* **TASK**
Extend the passage about the adjustable LED display frame, starting right after its final sentence.

* **DOCUMENT EXCERPT**

The frame may advantageously contain at least one actuator for adjusting the size. Using an actuator, e.g. in connection with a screw or worm connection between the joints of a cell, may provide that it becomes possible to perform setting of the size of the frame in a very simple and accurate way.
The actuator of the frame may interact with a motor regulated by a control unit, where a position detector transmits a signal depending on the actual size of the cell to the control unit, and where the control unit regulates the motor to the desired size of the cell and thereby the size of the frame. In a preferred embodiment, the actuator is connected to a motor such that the setting may be effected automatically. By simultaneously providing that a regulating unit communicates with a response signal, an automatic setting for the desired size may be achieved.
The individual pixels may communicate mutually or by a controller via two-way wireless communication. Hereby may be achieved that data do not have to be transmitted in the cell rods.
Advantageously, communication between pixels may take place by IR communication. Based on the fact that the angle between pixels is constant, and that the spacing has a maximum size, IR communication can be used for two-way high-speed IR communication.
The rods of the frame may advantageously be made of completely or partially transparent material. With transparent rods, the frame becomes partially transparent from the back side.
The rods of the frame may contain light diodes. If the rods are transparent, one or more light diodes, possibly in a row, may emit light from the rods.
The rods of the frame may be provided with holes for accommodating light diodes. Light diodes may hereby be disposed directly in the rods, and the light diodes may be powered by cabling hidden in the rods.
A number of the variable rods may in an embodiment be constituted by one or more linear actuators which automatically can unfold and collapse the frame when activated.
Besides, a double LED display may be constructed by providing the swivel joints at both sides of the frame with LED pixels. The two displays may be controlled by the same control unit or two different control units. By both solutions it is possible to control both displays such that the same image is shown on both displays or such that different images are shown on the two displays.
As described above, it is possible to connect the light diodes through the rods, but in an alternative embodiment, the joints/swivel joints include a fitting to which a light diode may be fastened. An LED array including a number of light diode pixels connected to power supply wires and control wires may thus be fastened to the frame by fastening the light diodes to the joints. In that case, the length of wire between each single light diode will determine how large the display can become. This may be solved by letting the wire length between individual light diodes exceed the largest pixel spacing to which the frame may be unfolded.

Lines of data:
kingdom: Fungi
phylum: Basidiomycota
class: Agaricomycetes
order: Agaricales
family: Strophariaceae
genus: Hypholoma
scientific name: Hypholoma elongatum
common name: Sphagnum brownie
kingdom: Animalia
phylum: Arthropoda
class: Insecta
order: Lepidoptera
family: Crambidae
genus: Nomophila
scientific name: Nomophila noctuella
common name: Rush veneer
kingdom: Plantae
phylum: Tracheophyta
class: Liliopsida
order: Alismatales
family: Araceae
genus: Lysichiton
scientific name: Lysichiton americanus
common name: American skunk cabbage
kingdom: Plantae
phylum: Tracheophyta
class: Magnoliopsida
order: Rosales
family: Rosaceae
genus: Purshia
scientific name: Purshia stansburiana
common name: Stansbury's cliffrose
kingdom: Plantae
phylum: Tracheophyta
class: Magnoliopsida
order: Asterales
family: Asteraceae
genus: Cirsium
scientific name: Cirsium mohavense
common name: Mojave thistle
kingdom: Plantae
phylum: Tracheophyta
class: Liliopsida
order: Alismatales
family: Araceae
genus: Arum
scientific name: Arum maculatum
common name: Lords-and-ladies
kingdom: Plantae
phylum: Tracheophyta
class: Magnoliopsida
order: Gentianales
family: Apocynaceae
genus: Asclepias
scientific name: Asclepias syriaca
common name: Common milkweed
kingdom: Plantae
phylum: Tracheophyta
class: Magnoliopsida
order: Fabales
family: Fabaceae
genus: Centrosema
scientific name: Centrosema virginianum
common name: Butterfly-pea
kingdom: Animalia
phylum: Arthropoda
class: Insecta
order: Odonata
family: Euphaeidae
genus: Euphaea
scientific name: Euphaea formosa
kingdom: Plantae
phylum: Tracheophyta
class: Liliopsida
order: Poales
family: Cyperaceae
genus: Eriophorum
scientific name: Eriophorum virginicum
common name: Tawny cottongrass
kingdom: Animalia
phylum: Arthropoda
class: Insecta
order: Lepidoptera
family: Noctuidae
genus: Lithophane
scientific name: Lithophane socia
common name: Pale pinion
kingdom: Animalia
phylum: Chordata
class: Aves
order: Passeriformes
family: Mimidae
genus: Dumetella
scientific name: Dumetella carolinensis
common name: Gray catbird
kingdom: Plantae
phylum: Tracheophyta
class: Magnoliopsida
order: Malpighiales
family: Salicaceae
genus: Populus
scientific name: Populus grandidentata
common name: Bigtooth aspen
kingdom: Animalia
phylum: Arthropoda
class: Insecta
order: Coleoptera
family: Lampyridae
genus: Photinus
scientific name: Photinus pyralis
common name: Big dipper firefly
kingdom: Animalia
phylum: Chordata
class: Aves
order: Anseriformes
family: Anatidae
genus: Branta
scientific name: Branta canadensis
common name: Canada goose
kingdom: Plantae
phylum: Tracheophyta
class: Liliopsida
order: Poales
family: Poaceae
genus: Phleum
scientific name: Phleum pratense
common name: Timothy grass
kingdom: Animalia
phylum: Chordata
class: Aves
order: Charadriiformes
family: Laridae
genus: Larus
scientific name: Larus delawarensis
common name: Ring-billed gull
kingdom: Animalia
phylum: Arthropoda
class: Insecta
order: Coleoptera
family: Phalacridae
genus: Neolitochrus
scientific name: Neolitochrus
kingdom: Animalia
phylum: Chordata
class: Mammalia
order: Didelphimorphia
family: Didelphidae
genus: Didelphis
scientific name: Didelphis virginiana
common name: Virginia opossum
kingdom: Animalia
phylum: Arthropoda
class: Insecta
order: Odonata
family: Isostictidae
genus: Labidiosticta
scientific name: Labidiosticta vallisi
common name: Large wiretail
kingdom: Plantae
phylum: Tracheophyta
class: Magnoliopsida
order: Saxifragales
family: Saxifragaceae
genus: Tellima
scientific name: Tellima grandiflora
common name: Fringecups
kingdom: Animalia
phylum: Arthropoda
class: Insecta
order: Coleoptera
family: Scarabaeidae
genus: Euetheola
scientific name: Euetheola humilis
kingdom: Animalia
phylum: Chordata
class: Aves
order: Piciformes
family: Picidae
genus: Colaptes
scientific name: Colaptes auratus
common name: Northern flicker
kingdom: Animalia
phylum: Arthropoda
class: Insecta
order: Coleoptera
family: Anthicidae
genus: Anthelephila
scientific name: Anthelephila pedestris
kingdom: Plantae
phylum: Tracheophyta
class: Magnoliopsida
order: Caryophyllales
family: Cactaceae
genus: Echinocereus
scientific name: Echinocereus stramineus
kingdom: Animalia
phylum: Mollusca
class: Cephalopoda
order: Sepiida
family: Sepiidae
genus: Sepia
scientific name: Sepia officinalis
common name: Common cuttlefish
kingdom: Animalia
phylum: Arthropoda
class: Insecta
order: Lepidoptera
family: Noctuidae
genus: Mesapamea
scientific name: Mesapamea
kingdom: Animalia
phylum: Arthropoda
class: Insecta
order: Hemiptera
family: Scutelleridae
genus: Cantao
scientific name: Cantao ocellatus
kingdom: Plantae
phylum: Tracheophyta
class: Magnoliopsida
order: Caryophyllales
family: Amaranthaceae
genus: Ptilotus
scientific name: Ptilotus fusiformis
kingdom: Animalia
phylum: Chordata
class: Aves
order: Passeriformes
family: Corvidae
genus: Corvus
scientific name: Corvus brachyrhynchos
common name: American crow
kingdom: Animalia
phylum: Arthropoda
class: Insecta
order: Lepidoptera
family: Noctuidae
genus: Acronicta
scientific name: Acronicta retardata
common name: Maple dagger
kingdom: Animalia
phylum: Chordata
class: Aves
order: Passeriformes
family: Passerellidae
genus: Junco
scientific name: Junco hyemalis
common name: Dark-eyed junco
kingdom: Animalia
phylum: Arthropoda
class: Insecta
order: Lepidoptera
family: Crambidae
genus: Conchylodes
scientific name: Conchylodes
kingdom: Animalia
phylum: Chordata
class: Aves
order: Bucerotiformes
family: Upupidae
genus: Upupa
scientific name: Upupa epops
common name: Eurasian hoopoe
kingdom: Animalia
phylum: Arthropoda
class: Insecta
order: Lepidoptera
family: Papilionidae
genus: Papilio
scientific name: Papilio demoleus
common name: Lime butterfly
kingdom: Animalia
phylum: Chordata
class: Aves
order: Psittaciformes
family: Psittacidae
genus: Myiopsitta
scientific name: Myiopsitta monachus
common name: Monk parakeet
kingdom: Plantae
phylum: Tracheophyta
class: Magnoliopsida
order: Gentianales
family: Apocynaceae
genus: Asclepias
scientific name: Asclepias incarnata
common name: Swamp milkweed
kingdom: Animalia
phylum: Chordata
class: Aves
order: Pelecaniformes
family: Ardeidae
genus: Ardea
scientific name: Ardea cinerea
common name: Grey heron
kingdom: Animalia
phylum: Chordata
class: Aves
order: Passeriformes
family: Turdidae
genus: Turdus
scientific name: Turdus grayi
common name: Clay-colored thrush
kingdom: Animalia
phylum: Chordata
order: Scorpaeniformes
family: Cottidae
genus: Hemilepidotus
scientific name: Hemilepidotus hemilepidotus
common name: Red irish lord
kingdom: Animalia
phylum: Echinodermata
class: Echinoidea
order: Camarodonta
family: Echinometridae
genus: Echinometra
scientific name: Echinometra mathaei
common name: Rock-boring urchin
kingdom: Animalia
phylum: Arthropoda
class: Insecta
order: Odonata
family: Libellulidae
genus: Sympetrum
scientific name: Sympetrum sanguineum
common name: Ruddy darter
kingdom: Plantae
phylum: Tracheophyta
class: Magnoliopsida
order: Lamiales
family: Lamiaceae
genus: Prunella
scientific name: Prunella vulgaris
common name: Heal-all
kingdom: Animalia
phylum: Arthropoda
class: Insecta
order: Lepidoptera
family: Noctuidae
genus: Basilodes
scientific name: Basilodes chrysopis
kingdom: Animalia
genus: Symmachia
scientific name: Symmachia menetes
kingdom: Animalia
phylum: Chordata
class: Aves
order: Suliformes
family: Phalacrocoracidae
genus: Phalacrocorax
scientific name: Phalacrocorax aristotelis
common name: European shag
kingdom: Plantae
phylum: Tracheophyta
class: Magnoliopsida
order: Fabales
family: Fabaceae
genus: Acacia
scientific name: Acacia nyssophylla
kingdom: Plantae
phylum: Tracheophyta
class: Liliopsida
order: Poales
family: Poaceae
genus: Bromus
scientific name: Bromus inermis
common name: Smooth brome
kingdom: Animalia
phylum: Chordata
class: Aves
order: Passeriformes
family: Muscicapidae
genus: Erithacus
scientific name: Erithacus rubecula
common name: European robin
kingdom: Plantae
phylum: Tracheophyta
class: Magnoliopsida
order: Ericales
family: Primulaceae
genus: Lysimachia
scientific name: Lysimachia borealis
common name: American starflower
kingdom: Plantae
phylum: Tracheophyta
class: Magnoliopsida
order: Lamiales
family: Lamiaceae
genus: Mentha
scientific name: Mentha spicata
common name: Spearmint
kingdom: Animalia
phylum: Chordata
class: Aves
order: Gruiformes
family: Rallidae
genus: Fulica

* **THE REPLY**
In order to enable varying the pixel spacing of the light diode video display, a special mechanical structure is used as the chassis of the display. The mechanical structure is a kind of 3D cell construction where the height, width and depth of the chassis may be determined by varying the distance between two joints in the structure. If the joint distance is increased, the height, width and depth are increased via the cell method. The invention provides placing pixels at the joints at one side of this cell chassis frame. By varying the distance between two joints, the spacing between pixels may now be adjusted according to need.
All wiring may be carried in the tubing of the cell structure, as no lengths are increased by pixel adjustment. Only the angle between the tubes in the joints will vary, but this will not influence the wire length.
During setup procedure, a static pixel spacing can be determined on each display module via a mechanical locking solution and an associated scale. Also, the adjusting of the pixel spacing can be motorised by providing a motor on the line between two diagonal joints at the centre of the back side of the cell structure.
Besides this, horizontal and vertical movement may be added to the entire light diode video display by mounting it on a so-called moving head known from the entertainment industry. By fastening the centre point of the back side to the front of the moving head, it is now possible to move the whole display around.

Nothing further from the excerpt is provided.